After almost 9 years, Saura Inc, commenced an action against RFC, alleging failure on the latter to
comply with its obligations to release the loan applied for and approved, thereby preventing the plaintiff
from completing or paying contractual commitments it had entered into, in connection with its jute mill
project.

The trial court ruled in favor of Saura, ruling that there was a perfected contract between the parties
and that the RFC was guilty of breach thereof.

ISSUE: Whether or not damages can be claimed by plaintiff from defendant.

HELD: NO. There was undoubtedly offer and acceptance in this case: the application of Saura, Inc. for a
loan of P500,000.00 was approved by resolution of the defendant, and the corresponding mortgage was
executed and registered. But this fact alone falls short of resolving the basic claim that the defendant
failed to fulfill its obligation and the plaintiff is therefore entitled to recover damages.

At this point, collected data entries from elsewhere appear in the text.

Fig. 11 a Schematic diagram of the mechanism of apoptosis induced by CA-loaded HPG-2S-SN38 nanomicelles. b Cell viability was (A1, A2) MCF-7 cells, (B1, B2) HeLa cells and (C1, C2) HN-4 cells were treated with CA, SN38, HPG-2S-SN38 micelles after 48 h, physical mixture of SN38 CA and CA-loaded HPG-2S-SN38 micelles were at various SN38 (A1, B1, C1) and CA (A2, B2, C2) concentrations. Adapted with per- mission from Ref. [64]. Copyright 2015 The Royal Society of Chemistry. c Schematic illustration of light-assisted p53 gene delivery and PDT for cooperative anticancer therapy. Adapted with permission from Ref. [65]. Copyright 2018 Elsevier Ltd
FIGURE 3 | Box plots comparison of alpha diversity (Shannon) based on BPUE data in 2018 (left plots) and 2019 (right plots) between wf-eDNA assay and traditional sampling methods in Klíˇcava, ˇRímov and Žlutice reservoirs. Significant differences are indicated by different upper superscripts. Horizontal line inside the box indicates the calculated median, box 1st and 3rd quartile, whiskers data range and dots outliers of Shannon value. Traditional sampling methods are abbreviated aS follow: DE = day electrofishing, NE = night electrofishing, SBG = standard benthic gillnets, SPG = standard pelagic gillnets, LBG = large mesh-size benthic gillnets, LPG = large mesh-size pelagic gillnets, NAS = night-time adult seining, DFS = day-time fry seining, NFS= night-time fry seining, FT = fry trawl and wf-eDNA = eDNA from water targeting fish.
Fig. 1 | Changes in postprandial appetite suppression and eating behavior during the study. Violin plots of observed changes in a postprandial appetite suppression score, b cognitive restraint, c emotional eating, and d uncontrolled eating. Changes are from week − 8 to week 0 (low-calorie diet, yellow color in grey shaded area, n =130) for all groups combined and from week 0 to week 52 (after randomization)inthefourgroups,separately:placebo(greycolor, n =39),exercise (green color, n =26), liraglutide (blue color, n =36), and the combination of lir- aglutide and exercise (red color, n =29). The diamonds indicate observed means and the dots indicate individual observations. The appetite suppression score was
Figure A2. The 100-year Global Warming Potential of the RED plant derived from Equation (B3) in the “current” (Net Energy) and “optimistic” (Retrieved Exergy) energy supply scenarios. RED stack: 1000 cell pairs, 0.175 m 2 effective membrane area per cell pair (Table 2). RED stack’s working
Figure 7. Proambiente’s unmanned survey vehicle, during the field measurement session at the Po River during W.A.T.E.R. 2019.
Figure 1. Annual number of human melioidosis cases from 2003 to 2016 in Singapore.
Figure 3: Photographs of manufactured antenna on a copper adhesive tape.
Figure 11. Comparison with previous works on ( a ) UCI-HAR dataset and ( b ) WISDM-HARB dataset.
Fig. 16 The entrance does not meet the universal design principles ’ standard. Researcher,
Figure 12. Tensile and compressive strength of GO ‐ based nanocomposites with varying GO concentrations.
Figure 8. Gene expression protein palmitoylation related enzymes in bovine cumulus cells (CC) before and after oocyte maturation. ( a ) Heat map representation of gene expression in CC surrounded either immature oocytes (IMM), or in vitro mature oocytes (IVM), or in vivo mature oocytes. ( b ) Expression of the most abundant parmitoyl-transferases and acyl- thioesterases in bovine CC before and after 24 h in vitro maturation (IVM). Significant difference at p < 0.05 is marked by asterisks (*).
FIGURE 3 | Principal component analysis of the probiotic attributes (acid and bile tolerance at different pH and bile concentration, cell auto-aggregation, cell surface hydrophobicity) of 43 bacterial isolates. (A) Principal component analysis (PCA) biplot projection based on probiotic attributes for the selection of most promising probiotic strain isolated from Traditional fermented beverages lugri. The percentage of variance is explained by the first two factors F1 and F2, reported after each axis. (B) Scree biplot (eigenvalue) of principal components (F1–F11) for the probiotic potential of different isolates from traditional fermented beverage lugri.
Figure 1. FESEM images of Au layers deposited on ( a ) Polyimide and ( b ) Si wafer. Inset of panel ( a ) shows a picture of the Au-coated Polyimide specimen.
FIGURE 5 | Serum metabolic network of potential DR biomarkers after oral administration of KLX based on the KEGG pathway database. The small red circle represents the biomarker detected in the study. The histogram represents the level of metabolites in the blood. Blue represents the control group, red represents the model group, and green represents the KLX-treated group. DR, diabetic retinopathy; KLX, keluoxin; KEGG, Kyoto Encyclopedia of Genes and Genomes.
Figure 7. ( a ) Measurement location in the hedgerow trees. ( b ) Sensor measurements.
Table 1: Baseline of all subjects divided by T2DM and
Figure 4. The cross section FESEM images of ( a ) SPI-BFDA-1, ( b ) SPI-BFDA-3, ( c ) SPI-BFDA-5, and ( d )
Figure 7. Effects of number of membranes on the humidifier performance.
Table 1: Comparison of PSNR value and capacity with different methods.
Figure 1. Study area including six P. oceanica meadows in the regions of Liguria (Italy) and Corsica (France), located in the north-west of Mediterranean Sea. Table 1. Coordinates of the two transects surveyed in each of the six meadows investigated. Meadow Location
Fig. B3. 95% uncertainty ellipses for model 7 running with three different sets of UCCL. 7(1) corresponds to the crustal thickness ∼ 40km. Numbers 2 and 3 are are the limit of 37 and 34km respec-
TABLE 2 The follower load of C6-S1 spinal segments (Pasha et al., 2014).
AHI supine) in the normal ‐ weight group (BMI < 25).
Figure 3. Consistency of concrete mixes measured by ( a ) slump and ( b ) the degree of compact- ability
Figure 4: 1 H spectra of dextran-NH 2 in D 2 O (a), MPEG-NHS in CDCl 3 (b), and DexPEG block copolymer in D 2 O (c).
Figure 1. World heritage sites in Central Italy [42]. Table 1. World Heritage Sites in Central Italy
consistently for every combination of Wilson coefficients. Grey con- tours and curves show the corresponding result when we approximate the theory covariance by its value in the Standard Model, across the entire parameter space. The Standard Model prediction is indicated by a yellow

It should be noted that RFC entertained the loan application of Saura, Inc. on the assumption that the
factory to be constructed would utilize locally grown raw materials, principally kenaf. There is no serious
dispute about this. It was in line with such assumption that when RFC, by Resolution No. 9083 approved
on December 17, 1954, restored the loan to the original amount of P500,000.00. It imposed two
conditions, to wit: "(1) that the raw materials needed by the borrower-corporation to carry out its
operation are available in the immediate vicinity; and (2) that there is prospect of increased production
thereof to provide adequately for the requirements of the factory." Evidently Saura, Inc. realized that it
could not meet the conditions required by RFC, and so wrote its letter of January 21, 1955, stating that
local jute "will not be able in sufficient quantity this year or probably next year," and asking that out of
the loan agreed upon the sum of P67,586.09 be released "for raw materials and labor." This was a
deviation from the terms laid down in Resolution No. 145 and embodied in the mortgage contract,
implying as it did a diversion of part of the proceeds of the loan to purposes other than those agreed
upon.
When RFC turned down the request in its letter of January 25, 1955 the negotiations which had been
going on for the implementation of the agreement reached an impasse. Saura, Inc. obviously was in no
position to comply with RFC's conditions. So instead of doing so and insisting that the loan be released
as agreed upon, Saura, Inc. asked that the mortgage be cancelled, The action thus taken by both parties
was in the nature mutual desistance — what Manresa terms "mutuo disenso" — which is a mode of
extinguishing obligations.

The subsequent conduct of Saura, Inc. confirms this desistance. It did not protest against any alleged
breach of contract by RFC, or even point out that the latter's stand was legally unjustified. Its request for
cancellation of the mortgage carried no reservation of whatever rights it believed it might have against
RFC for the latter's non-compliance. In 1962 it even applied with DBP for another loan to finance a rice
and corn project, which application was disapproved. It was only in 1964, nine years after the loan
agreement had been cancelled at its own request, that Saura, Inc. brought this action for damages.All
these circumstances demonstrate beyond doubt that the said agreement had been extinguished by
mutual desistance — and that on the initiative of the plaintiff-appellee itself.